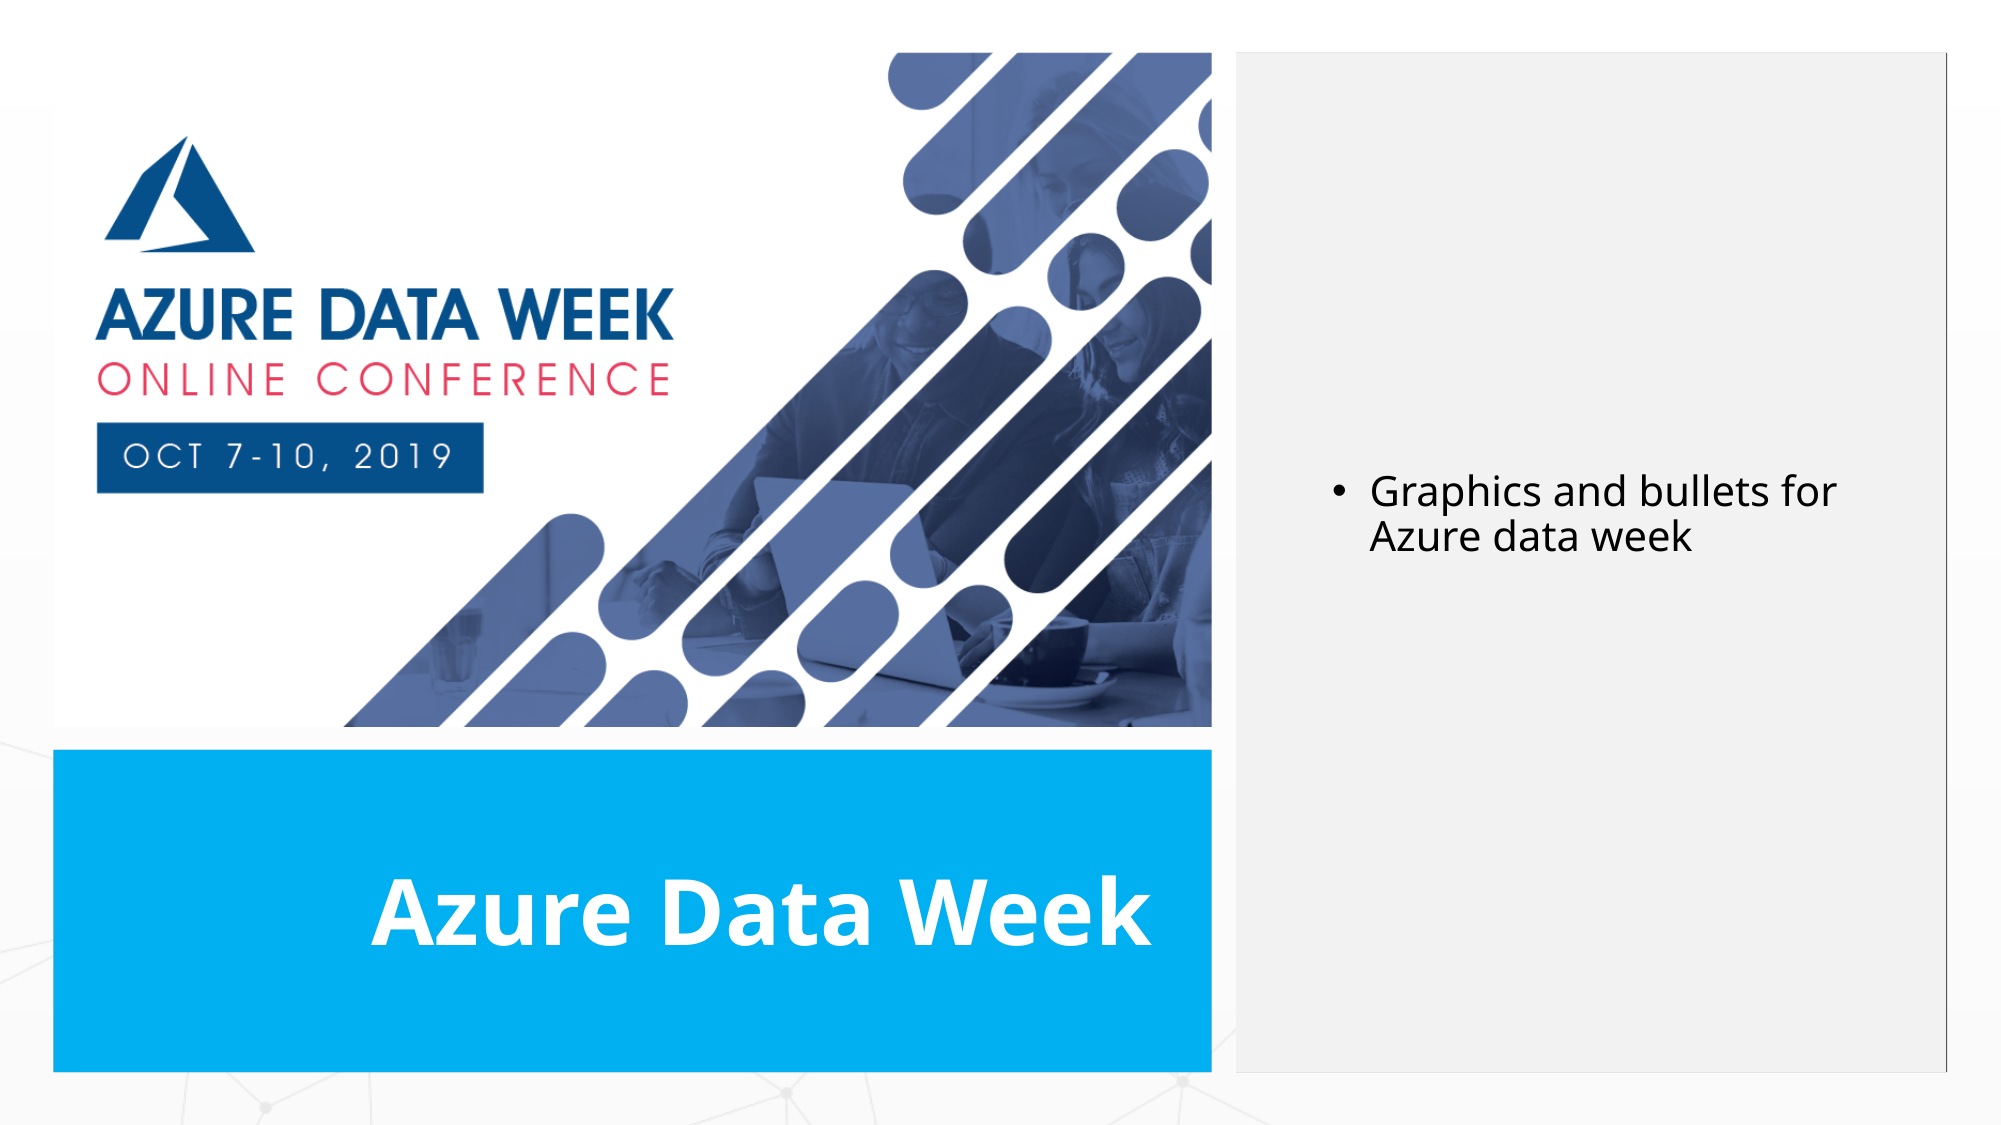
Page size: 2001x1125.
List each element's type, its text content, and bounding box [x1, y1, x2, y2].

title Azure Data Week [85, 782, 1168, 1049]
text_box [53, 749, 1212, 1073]
picture [53, 52, 1212, 727]
list Graphics and bullets for Azure data week [1317, 150, 1879, 947]
text_box [1235, 52, 1947, 1073]
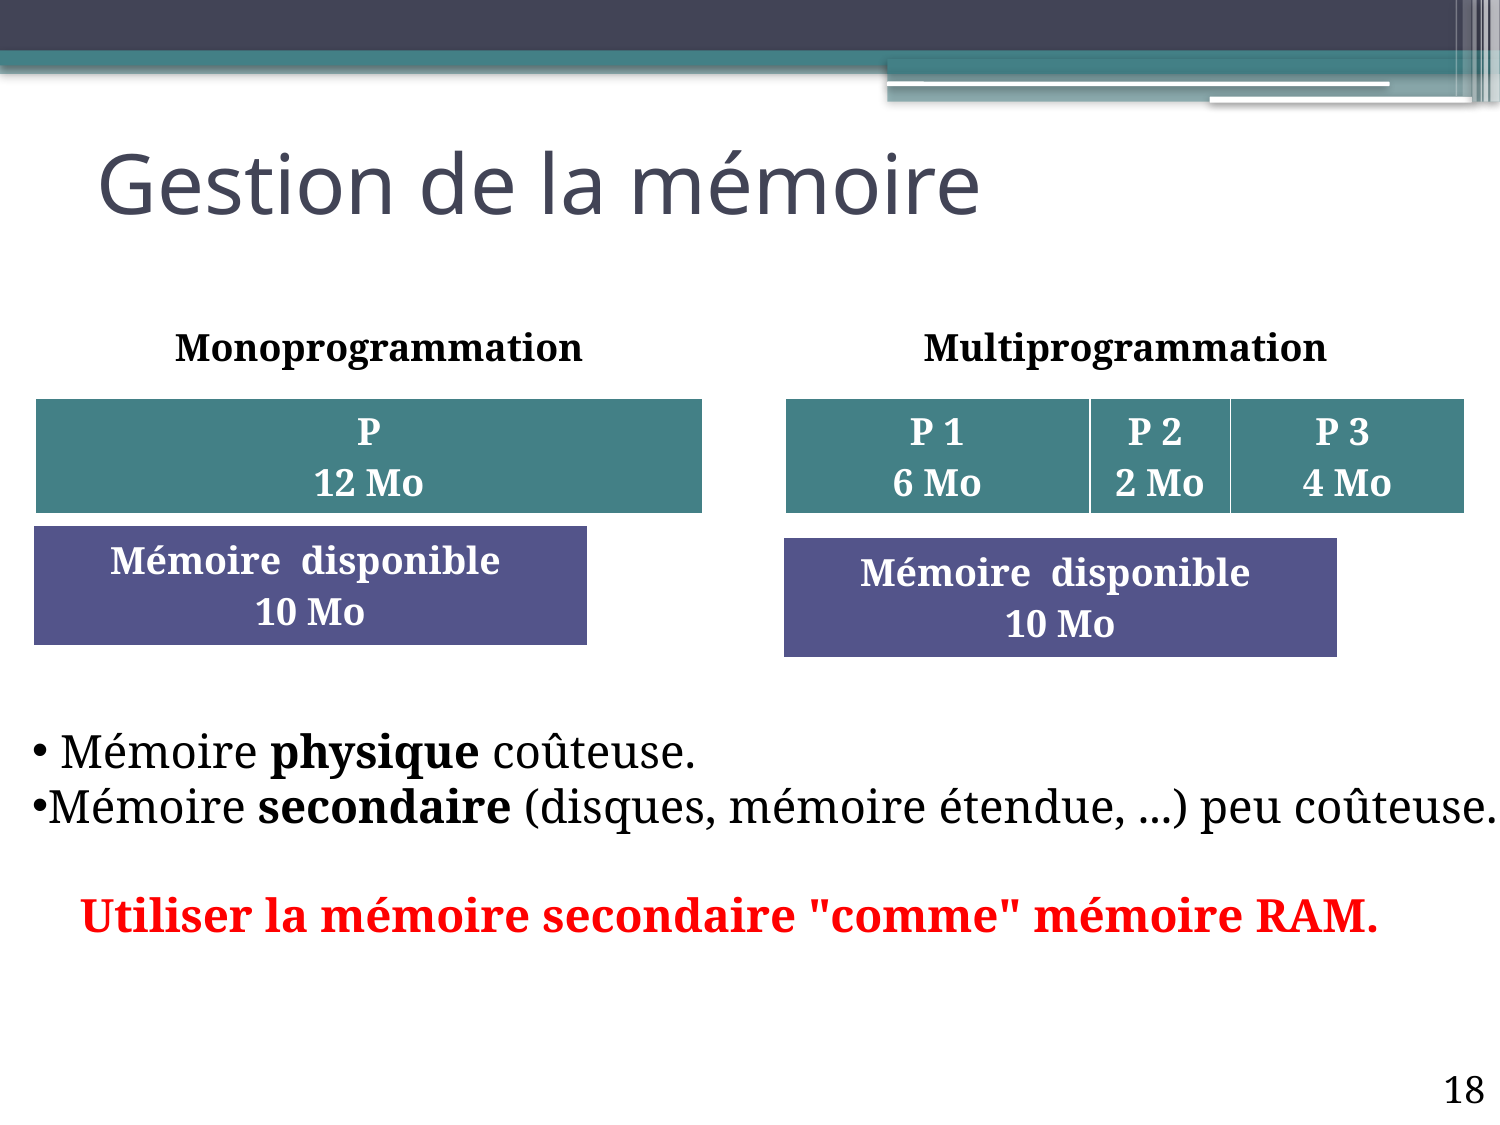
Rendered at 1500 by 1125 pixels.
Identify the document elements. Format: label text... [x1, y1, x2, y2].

========================

- _DIRECTIVE_: Pictures in the records should not appear in your copy, but everything else must be transcribed exactly.

- _TASK SOLUTION_:
Page size: 2001x1125.
List each element's type, its text content, and bounding box [x1, y1, x2, y2].

title Azure Data Week [85, 782, 1168, 1049]
text_box [53, 749, 1212, 1073]
picture [53, 52, 1212, 727]
list Graphics and bullets for Azure data week [1317, 150, 1879, 947]
text_box [1235, 52, 1947, 1073]
Rendered at 1500 by 1125 pixels.
Identify the document elements. Format: label text... [x1, y1, x2, y2].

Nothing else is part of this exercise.